ISLAMABAD: Malala Yousafzai stood up against all odds. In defiance of the Taliban in Swat, she decided to acquire education and helped her peers to do the same. The thirteen-year-old's dauntless struggle is to now be officially recognised.
Malala, who was recently honoured with the first National Peace Award for Youth, is to now have the award named after her. The annual award will now be known as the National Malala Peace Prize. It will be presented to outstanding Pakistan youth below 18 years of age.
Earlier, Malala was the first Pakistani child amongst the top five nominees from around the globe for a peace award on Universal Children's Day. Although she didn't receive the international award, Prime Minister Yousaf Raza Gilani decided to acknowledge her efforts for the promotion of education in the extremely hostile conditions of Khyber-Pakhtunkhwa's Malakand division.
The Prime Minister congratulated Malala and her parents for her courageous stand and reaching out to her classmates to carry on with their studies in defiance of the Taliban who had banned secular education during their campaign in Malakand. She was also congratulated by the premier and other ministers on receiving the runner-up prize from Dutch Organisation KidsRights.
“I convinced my friends and other classmates of the importance of education and told them that our primary education will decide our future,” she said. “I am thankful not only to the students but also to their parents for honouring my requests and sending their daughters back to school,” she added.

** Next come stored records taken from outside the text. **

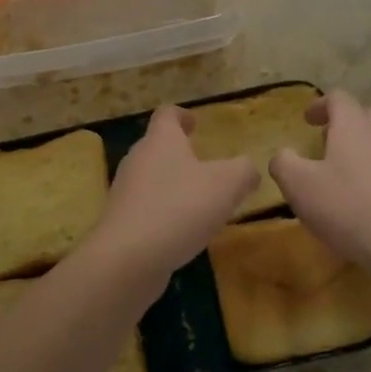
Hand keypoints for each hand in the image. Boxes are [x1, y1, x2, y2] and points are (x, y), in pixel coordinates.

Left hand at [94, 107, 258, 281]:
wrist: (128, 257)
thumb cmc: (179, 208)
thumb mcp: (226, 184)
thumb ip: (243, 170)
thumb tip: (248, 169)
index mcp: (161, 140)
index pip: (167, 114)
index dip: (182, 114)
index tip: (195, 122)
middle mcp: (138, 159)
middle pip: (157, 146)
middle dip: (180, 152)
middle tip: (204, 164)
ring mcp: (126, 190)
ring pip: (152, 178)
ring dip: (173, 184)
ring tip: (198, 200)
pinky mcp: (122, 221)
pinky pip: (146, 207)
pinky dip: (164, 211)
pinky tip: (181, 230)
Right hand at [270, 90, 370, 275]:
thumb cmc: (349, 207)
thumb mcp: (299, 186)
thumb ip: (284, 163)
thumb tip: (283, 155)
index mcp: (354, 125)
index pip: (339, 98)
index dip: (320, 105)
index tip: (307, 120)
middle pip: (365, 116)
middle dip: (345, 125)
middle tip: (327, 145)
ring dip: (365, 150)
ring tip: (347, 176)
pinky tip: (370, 202)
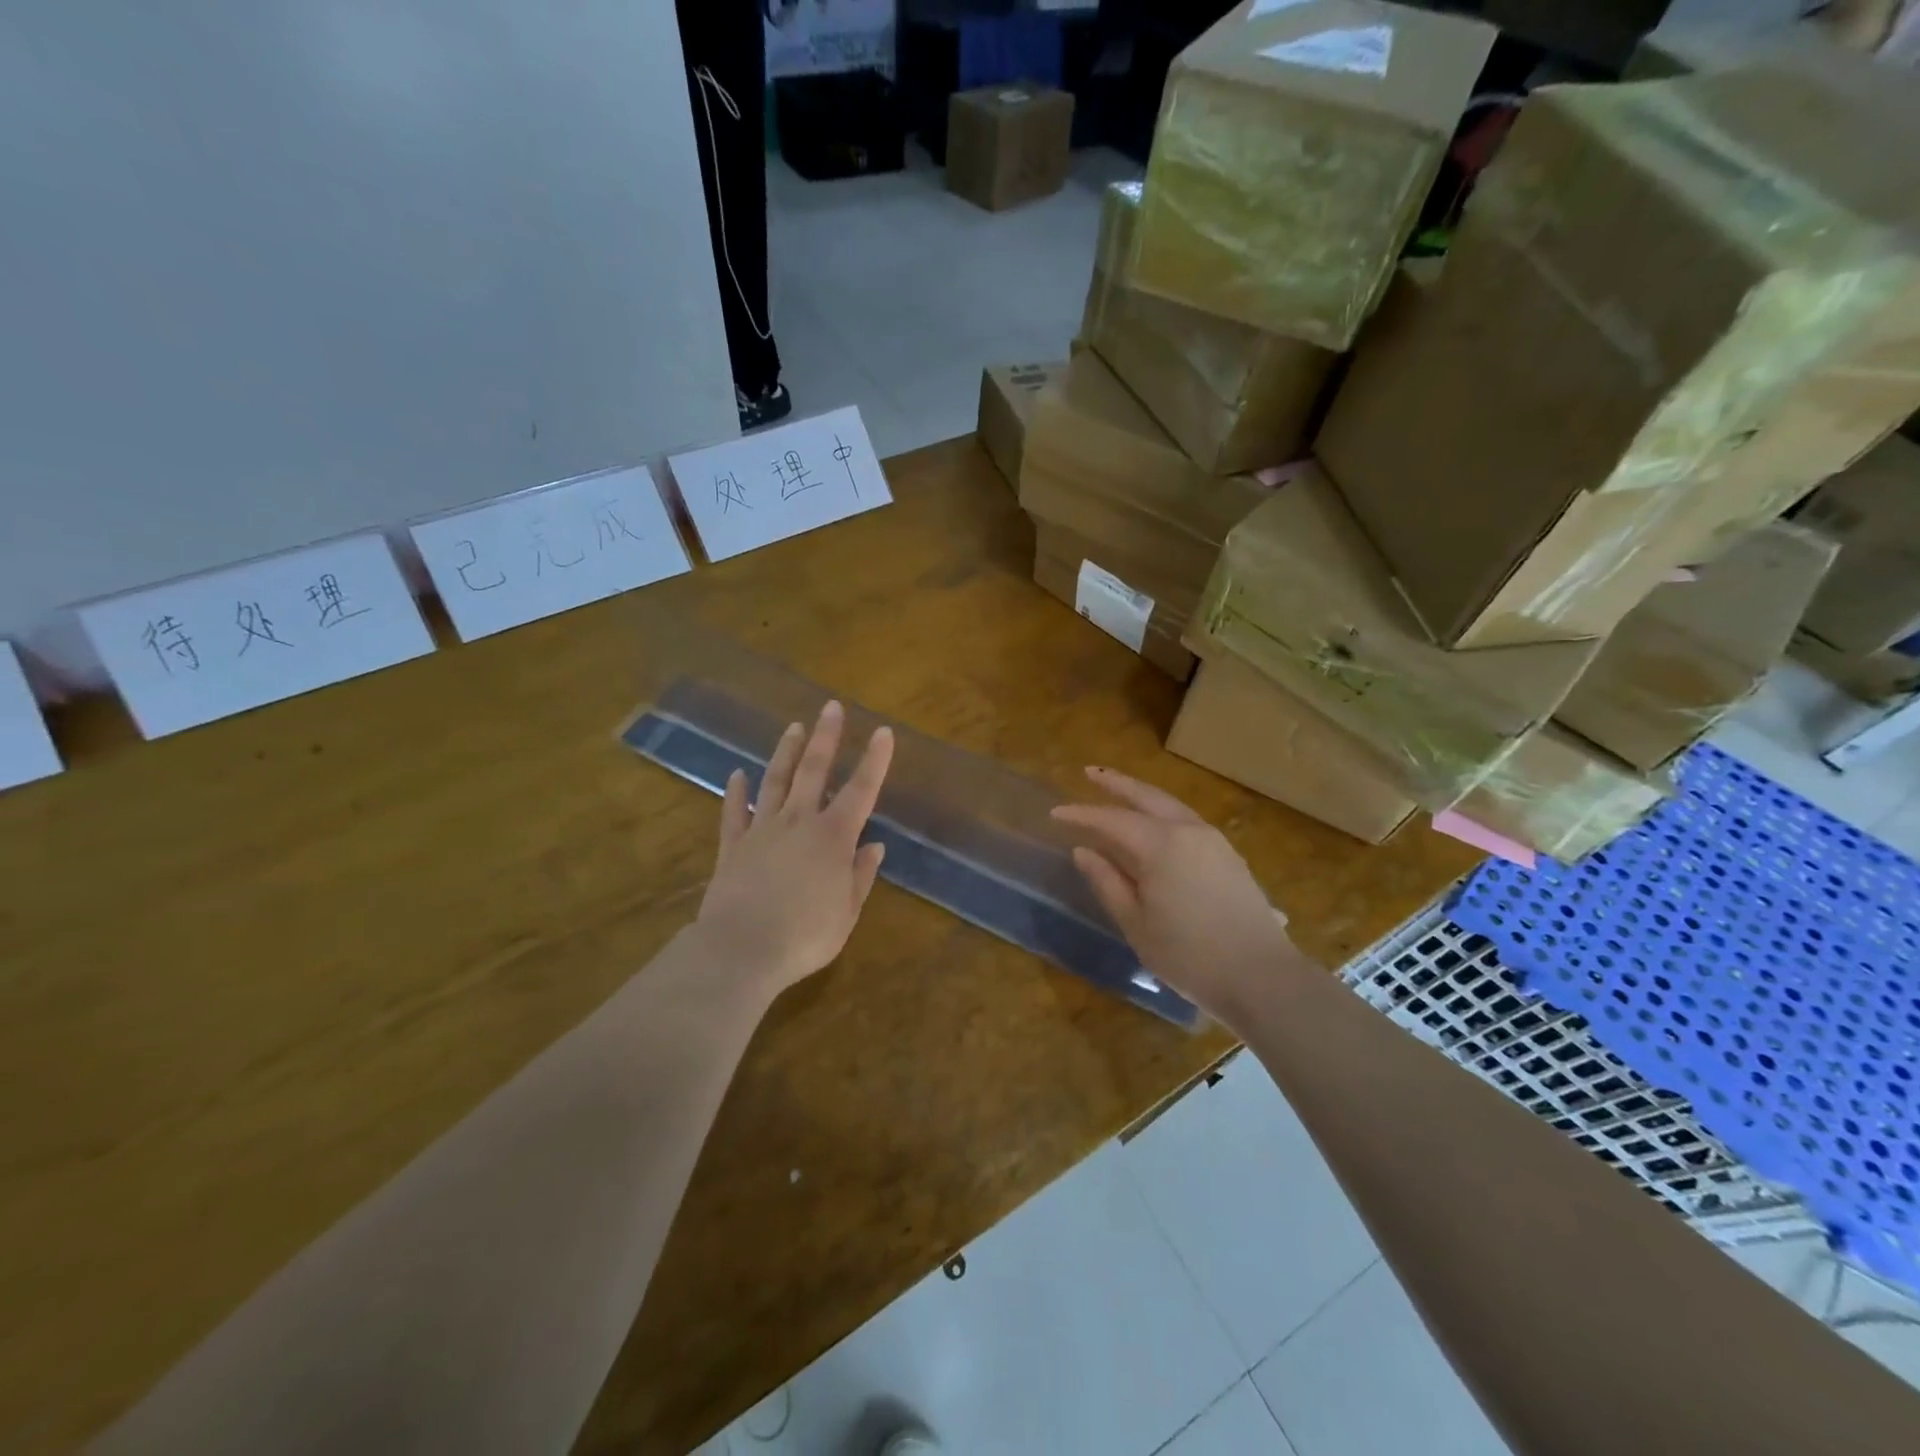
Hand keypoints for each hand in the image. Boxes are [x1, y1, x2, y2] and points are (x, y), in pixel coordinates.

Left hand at [694, 701, 893, 994]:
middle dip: (826, 737)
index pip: (861, 790)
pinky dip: (736, 792)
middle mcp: (799, 822)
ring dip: (786, 752)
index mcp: (834, 837)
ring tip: (794, 727)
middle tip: (831, 708)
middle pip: (814, 771)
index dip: (875, 760)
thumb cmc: (805, 936)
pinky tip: (737, 774)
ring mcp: (763, 830)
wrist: (742, 949)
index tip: (883, 731)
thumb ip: (861, 875)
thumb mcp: (847, 912)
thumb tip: (874, 846)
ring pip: (775, 781)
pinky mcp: (733, 846)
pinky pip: (734, 812)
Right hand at [1053, 768, 1298, 1027]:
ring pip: (1170, 805)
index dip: (1082, 814)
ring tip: (1118, 792)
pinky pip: (1187, 821)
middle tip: (1089, 772)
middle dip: (1116, 783)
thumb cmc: (1189, 955)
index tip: (1056, 812)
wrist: (1262, 977)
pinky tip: (1154, 824)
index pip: (1112, 820)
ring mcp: (1213, 841)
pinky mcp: (1229, 855)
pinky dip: (1162, 813)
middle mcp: (1189, 831)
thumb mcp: (1136, 923)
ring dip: (1142, 795)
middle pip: (1146, 796)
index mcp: (1161, 844)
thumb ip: (1107, 882)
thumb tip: (1083, 851)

On Malala's request herself, the prime minister has also directed the authorities to set up an IT campus in the Swat Degree College for Women.
For the upcoming year, Malala expressed her resolve to keep working for girls' rights not only in Swat valley but across Khyber-Pakhtunkhwa. She is looking forward to support from the country as well as the Pakhtun community in this regard.
Published in The Express Tribune, December 21st, 2011.